Notice that the MLA folks had a strong convention to mark the session they were in (that’s the big #s112, etc). They had 17 sessions hashtagged more than 50 times. Overall, they had 472 different hashtags, used a total of 4,870 times.
- In corpus linguistics it’s useful to distinguish “types” (like individual words) from “tokens” (uses of those types). The ratio of hashtag TYPES to tweets is similar for LSA and MLA people, but the MLA folks are using theirs a lot more. (Again, I think this has to do with the fact that the MLA folks were consistently labeling their sessions and doing more conversational stuff than the linguists.)

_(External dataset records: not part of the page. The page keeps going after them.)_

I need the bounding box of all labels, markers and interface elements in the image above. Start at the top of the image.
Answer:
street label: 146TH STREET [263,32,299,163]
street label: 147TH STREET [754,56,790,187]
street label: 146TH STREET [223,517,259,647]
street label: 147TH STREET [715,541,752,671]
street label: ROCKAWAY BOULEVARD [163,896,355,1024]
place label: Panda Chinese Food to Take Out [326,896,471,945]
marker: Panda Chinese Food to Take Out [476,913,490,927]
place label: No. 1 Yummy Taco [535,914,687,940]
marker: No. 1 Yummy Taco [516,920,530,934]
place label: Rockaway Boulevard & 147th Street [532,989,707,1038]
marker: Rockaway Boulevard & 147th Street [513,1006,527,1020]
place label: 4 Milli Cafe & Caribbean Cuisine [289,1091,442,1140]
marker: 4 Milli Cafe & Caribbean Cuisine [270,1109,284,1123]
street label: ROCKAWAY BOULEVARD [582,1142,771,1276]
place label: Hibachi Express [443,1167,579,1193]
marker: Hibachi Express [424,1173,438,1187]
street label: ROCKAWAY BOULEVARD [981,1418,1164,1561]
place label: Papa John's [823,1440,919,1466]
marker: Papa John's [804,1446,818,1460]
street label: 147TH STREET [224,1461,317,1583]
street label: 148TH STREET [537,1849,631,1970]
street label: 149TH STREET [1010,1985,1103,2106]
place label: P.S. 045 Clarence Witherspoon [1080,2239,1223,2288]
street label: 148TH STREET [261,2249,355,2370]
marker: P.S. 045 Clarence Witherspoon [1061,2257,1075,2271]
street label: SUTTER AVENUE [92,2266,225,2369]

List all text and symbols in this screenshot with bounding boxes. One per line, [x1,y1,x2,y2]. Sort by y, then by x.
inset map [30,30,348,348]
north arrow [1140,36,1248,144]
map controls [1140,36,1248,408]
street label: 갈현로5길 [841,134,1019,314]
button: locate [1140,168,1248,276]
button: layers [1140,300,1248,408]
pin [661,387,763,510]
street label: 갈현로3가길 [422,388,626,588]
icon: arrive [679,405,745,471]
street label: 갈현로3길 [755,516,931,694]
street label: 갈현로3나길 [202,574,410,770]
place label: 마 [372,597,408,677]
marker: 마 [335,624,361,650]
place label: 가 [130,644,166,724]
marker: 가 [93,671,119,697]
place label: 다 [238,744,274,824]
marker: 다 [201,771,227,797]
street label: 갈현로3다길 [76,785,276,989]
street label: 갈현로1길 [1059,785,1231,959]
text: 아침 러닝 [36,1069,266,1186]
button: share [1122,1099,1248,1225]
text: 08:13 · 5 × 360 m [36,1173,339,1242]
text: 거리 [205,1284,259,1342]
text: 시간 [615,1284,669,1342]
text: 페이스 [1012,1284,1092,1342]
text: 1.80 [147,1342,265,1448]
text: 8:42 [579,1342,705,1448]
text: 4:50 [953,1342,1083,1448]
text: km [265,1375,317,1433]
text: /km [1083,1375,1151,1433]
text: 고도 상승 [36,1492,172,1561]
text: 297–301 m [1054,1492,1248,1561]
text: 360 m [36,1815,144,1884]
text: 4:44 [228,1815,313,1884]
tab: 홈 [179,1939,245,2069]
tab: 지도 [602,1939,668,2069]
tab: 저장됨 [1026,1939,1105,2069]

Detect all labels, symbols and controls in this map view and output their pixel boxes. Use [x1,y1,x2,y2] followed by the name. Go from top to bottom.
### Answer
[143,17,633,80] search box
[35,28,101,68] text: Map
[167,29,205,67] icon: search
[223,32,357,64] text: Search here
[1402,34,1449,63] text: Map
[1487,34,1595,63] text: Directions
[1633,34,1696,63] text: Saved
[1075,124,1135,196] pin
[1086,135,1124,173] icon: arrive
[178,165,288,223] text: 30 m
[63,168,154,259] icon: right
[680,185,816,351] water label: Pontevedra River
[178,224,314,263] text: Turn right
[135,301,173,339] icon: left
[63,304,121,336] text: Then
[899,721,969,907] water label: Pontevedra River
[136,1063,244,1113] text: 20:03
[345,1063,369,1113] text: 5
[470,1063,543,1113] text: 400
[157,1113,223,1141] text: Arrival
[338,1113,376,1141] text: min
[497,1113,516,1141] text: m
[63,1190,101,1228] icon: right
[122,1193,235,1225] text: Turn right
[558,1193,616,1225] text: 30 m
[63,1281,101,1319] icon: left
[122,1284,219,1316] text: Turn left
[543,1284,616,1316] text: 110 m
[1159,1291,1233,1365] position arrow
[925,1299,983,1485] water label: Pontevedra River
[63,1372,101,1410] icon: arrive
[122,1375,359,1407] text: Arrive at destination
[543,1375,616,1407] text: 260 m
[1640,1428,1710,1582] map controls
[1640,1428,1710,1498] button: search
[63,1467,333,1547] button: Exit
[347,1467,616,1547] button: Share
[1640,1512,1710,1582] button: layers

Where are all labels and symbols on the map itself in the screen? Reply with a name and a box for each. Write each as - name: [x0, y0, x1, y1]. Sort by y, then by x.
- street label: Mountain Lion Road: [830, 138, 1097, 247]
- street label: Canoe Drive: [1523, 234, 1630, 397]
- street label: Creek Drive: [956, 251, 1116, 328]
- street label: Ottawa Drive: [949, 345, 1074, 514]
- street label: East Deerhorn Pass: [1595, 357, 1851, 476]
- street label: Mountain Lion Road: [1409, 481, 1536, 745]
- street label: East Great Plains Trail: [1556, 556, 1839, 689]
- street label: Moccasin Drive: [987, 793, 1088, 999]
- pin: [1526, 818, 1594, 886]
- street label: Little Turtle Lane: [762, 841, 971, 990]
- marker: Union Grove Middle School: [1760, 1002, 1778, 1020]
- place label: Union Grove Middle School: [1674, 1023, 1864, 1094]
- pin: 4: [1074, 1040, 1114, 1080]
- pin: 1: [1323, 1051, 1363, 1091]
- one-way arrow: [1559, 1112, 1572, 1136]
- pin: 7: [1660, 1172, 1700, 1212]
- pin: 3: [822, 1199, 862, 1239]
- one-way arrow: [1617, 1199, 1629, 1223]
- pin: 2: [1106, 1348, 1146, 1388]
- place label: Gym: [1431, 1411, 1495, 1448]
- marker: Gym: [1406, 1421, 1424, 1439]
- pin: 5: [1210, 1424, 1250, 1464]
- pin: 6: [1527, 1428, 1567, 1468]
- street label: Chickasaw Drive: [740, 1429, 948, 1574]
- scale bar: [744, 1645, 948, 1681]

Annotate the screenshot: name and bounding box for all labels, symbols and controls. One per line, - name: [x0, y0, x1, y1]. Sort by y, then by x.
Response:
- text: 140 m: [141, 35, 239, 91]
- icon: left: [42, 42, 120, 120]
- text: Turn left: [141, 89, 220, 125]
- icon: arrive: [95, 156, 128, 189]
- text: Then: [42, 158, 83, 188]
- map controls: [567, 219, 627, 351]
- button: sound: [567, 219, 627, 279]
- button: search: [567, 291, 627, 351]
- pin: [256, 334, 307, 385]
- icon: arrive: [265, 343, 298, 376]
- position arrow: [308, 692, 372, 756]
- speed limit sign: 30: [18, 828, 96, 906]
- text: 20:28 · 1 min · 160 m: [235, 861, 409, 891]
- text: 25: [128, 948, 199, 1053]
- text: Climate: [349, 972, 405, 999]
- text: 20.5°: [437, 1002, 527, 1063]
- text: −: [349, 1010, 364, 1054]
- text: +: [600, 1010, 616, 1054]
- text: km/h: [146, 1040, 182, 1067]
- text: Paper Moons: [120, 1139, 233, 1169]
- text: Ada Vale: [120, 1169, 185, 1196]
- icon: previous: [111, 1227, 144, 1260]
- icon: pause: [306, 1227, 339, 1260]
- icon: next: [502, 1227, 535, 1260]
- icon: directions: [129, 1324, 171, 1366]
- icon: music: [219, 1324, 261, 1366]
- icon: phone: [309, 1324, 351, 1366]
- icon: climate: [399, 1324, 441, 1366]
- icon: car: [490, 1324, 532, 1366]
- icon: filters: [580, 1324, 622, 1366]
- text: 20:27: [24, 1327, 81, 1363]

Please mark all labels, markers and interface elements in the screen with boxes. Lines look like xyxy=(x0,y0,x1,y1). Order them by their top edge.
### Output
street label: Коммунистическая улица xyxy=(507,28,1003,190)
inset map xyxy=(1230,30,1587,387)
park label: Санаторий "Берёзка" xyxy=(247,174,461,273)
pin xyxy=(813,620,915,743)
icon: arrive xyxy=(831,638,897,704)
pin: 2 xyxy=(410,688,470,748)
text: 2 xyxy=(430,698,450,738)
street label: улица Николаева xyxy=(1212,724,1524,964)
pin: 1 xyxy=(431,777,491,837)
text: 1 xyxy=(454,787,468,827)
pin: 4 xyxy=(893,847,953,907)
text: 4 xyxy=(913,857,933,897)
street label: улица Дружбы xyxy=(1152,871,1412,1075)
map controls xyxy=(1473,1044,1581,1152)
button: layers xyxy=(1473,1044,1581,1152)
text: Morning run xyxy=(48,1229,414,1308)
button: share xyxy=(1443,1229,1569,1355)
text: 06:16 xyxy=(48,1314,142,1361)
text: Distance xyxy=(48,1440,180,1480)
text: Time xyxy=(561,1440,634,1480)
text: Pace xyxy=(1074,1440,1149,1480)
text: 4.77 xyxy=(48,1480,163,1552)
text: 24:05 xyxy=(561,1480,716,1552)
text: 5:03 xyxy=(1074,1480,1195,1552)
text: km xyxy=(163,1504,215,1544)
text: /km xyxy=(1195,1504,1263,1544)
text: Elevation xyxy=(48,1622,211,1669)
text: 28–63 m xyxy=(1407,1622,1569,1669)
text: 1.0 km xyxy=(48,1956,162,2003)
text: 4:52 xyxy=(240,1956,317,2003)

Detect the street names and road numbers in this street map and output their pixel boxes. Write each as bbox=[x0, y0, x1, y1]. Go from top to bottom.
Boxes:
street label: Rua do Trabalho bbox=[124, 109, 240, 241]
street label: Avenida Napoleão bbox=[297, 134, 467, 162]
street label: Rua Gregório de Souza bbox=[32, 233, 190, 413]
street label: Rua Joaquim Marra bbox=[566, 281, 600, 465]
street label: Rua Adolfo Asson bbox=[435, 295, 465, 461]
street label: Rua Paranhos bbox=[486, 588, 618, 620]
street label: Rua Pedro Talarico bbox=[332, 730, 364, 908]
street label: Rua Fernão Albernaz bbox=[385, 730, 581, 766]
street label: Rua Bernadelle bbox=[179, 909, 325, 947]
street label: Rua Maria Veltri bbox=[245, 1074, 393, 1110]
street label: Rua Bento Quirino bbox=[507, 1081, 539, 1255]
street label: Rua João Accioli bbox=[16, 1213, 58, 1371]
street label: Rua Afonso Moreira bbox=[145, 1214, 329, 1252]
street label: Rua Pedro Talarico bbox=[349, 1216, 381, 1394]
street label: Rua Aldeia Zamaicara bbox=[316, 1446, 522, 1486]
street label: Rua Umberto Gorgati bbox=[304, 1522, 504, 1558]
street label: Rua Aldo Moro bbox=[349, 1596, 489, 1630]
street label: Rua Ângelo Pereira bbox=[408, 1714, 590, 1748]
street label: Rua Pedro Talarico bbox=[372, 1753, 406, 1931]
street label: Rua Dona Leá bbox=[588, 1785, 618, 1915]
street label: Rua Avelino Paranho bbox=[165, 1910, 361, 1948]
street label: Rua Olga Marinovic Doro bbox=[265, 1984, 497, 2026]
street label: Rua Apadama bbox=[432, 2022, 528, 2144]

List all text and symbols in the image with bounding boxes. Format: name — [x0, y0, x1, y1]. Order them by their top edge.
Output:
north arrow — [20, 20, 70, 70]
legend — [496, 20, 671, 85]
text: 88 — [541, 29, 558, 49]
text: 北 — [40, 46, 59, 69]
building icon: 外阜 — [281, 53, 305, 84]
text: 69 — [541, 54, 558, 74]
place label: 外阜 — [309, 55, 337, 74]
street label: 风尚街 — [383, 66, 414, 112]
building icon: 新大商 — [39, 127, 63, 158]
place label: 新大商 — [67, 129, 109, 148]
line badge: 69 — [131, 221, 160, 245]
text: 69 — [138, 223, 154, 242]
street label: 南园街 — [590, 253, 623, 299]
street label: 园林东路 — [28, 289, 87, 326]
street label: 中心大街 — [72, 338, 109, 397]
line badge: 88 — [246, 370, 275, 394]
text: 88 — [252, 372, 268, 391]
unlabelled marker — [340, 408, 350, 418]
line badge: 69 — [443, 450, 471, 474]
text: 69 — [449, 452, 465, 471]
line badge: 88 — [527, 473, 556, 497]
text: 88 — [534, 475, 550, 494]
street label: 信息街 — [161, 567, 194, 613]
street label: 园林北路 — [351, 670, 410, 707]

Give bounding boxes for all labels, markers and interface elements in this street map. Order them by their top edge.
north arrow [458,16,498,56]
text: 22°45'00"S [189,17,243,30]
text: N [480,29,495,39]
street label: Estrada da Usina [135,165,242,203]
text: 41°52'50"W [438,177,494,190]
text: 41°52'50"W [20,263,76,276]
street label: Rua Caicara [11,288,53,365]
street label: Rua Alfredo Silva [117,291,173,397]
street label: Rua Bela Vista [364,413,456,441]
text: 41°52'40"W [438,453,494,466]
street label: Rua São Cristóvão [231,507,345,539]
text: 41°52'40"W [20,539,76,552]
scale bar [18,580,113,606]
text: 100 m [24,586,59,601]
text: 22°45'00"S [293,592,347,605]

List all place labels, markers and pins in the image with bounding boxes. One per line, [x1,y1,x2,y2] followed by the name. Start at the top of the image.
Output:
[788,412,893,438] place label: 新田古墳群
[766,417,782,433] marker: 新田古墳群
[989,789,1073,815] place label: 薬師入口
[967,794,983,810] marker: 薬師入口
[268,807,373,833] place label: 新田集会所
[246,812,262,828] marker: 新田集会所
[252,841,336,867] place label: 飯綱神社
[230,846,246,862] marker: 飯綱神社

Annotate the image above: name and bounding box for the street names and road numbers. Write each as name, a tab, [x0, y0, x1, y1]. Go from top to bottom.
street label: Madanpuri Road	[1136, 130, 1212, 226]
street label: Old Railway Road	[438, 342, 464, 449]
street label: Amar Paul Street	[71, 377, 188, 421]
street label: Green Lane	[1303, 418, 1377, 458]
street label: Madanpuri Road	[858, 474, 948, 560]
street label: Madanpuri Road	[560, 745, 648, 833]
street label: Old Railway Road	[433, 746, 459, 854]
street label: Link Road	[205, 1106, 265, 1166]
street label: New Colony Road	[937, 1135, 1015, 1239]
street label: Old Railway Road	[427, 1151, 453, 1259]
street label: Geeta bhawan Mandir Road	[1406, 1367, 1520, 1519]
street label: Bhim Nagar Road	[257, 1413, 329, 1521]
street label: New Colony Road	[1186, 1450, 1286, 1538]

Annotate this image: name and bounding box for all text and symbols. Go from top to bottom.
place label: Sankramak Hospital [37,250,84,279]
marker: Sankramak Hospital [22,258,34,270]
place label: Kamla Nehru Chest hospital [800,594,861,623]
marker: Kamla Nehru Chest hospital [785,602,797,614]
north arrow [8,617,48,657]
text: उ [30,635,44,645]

The biggest other hashtags for the MLA folks were #altac (the alternative academic movement), #nerduendos (sexual innuendos by nerds) and #elit (electronic literature, like these love letters). On the LSA side, I do wish that @dsbigham‘s “Boston is Burning” hashtag had caught on: #sweatervestrealness.
Btw, even though badges to one conference got people into the other, there really were only 14 tweets that had both tags. Maybe there were people going back and forth, but they weren’t tweeting about it. #MissedOpportunities
Finally, a little bit about the “who”. 153 different people used the #lsa2013 tag, the most prolific was @sociolx, who in real life is David Bowie but the linguist-who-lives-in-Alaska-and-presented-about-how-young-Alaskans-have-vowels-like-coastal-Californians, though obviously he is often forced to live in the shadow of the-happy-66th-birthday-singer-actor-Goblin-king. Bowie had over 3 times as many tweets as the next person.
Here are all the linguists with 20+ tweets (go follow them if you haven’t already).
Over in the MLA, there were 1,024 different people using the #mla13 tag. Here are the ones that had 50+, go follow them, too.
How to do this yourself
Initially, I just grabbed the LSA tweets by going to Twitter’s web search, searching for “All” (not Top) and then copying and pasting. That’s a kind of dumb way to do things but I didn’t mind. But that doesn’t work for all the bazillions of MLA tweets. So I used the TwitteR package for R.
- Open R
- Install packages that you need (TwitteR, ROAuth, digest, bitops, RCurl, rjson)
- Load the packages mentioned above, e.g., “library(twitteR)”
- Now, you can use OAuth to get some fancier capabilities. That’s going to involve going to Twitter and registering as a Developer. I ran into a dumb certificate problem, so I ended up not doing that. That’s why for the MLA I don’t have “all” the data. But since this is just meant to be a quick project, I decided to let it be.
- Now we start the actual searching through the Twitter API.
mlaJan2to3<-searchTwitter("#mla13", n=1580, since="2013-01-02", until="2013-01-03"
Do this for each date (the LSA data is small enough that you don’t have to specify an “until” date and you can still get everything).
Now you want to turn this into a “data frame” so it’s easier to deal with.
And do this for each one.
Now combine them
mla<-rbind(mla1, mla2, mla3, mla4, mla5)
And write it as a table. If you like Excel, it’ll be easiest if you use some sort of separator like “|”, which I do here. Regardless, there will be some clean-up you’re going to have to do.
(Personally, I’d create one file for all the MLA stuff and one file for all the LSA stuff.)